◆ **EXCERPT PROVIDED**:
^^^^

# Global Parsing of Data from [datasport.com](https://www.datasport.com/en/)

In this file, we want to extract the global information on all the competitions we want to analyse. We are interested in:
* all the **running** races,
* only in **Switzerland**. 

We have taken all the data between the first run present in *Datasport*, that is **from 1999, up to 2015**, not to have to deal with competitions that have not yet happened, or for which the data is not present yet.

In this file, we want to extract the following information on the data:
* **Date** of the race,
* **Name** of the race,
* **Place** where the race has been organised,
* **URL** of the page where the rankings are given.

^^^^

◆ **SUPPLIED INFORMATION**:
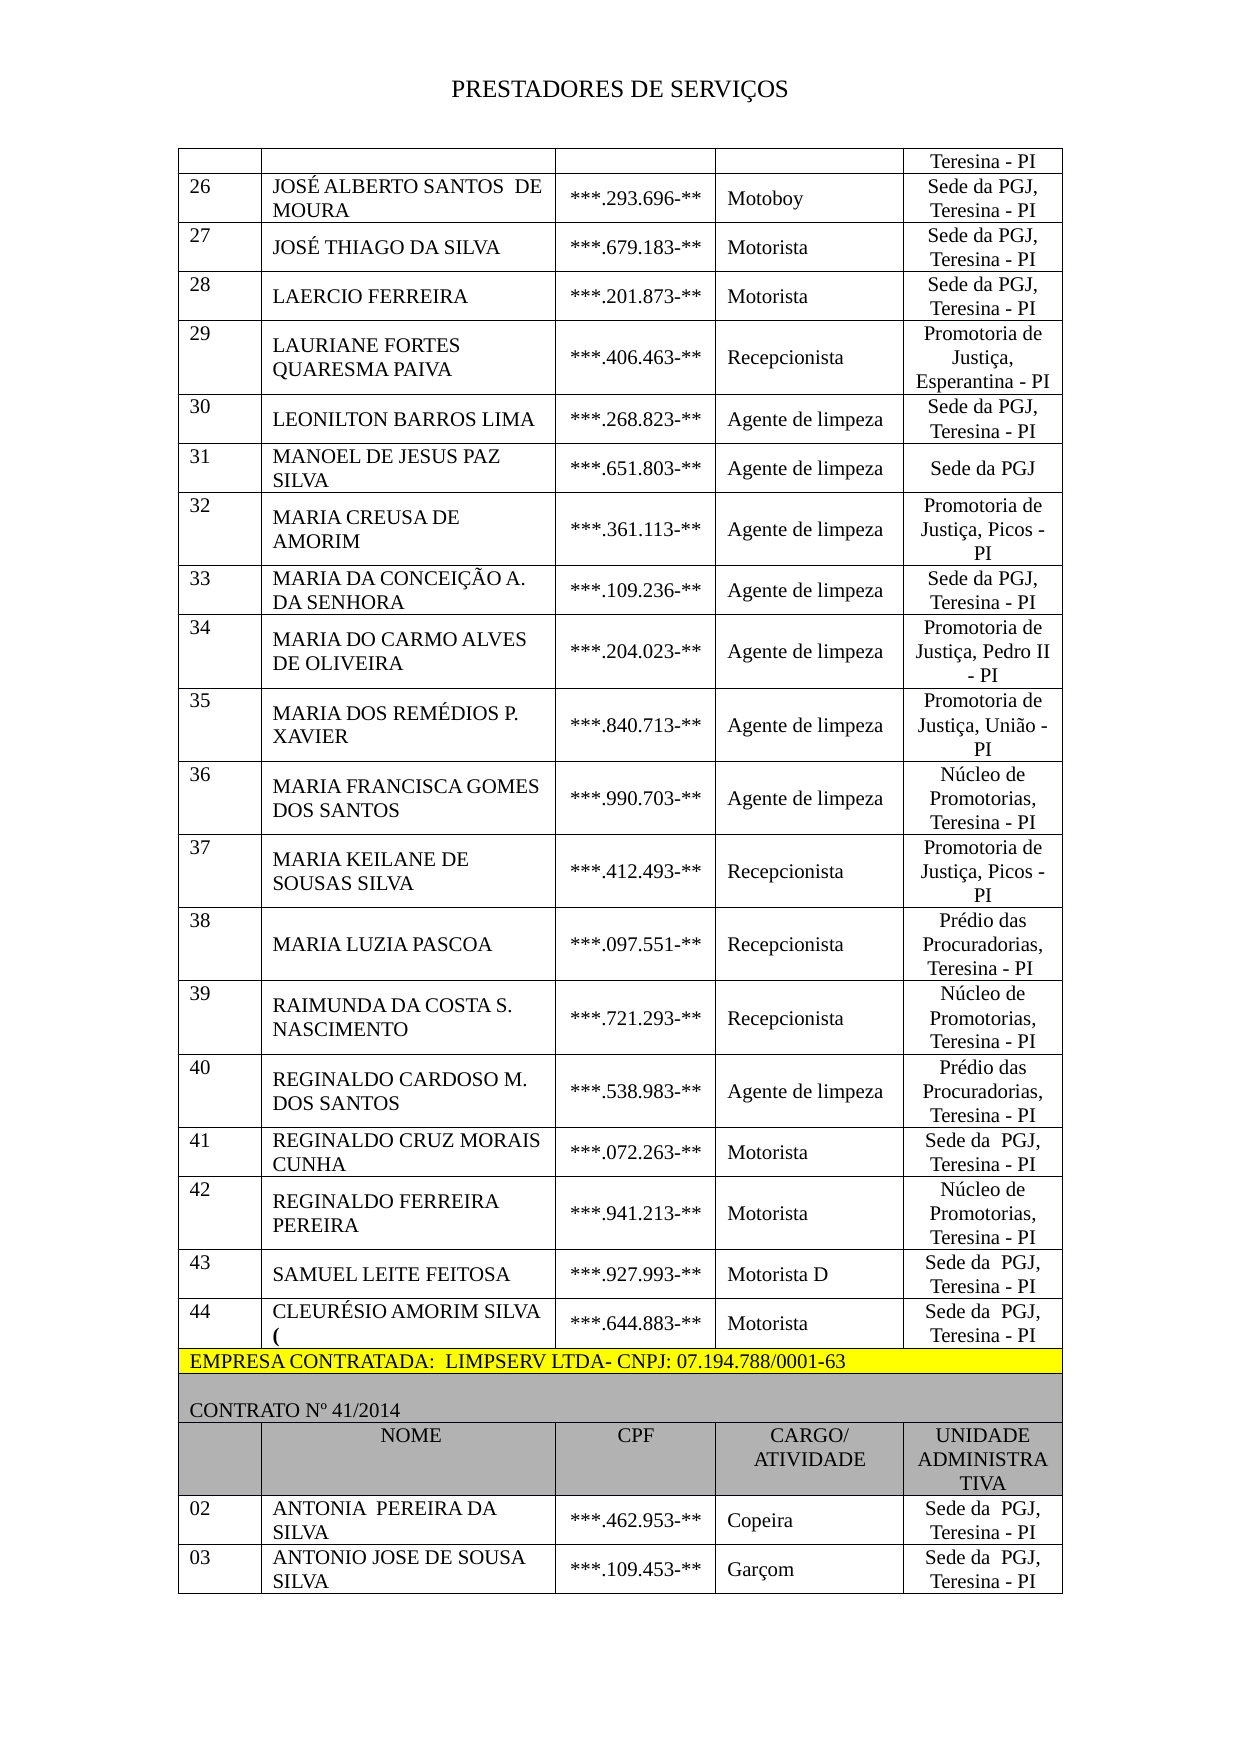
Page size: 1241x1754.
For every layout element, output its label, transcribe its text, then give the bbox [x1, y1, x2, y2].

^^^^

◆ **WHAT IS ASKED**:
a) Using the page on parsing Datasport race data, answer the following questions:
(i) What type of races is the analysis limited to?
(ii) In which country must the races take place?
(iii) What span of years does the collected data cover?
b) Rewrite the passage of the page on parsing Datasport race data from "In this file, we want to extract the global" up to and including "only in **Switzerland**.", swapping "Switzerland" for "France".

◆ **THE REPLIES**:
a)
(i) Running races.
(ii) Switzerland.
(iii) From 1999 up to 2015.

b)
In this file, we want to extract the global information on all the competitions we want to analyse. We are interested in:
* all the **running** races,
* only in **France**.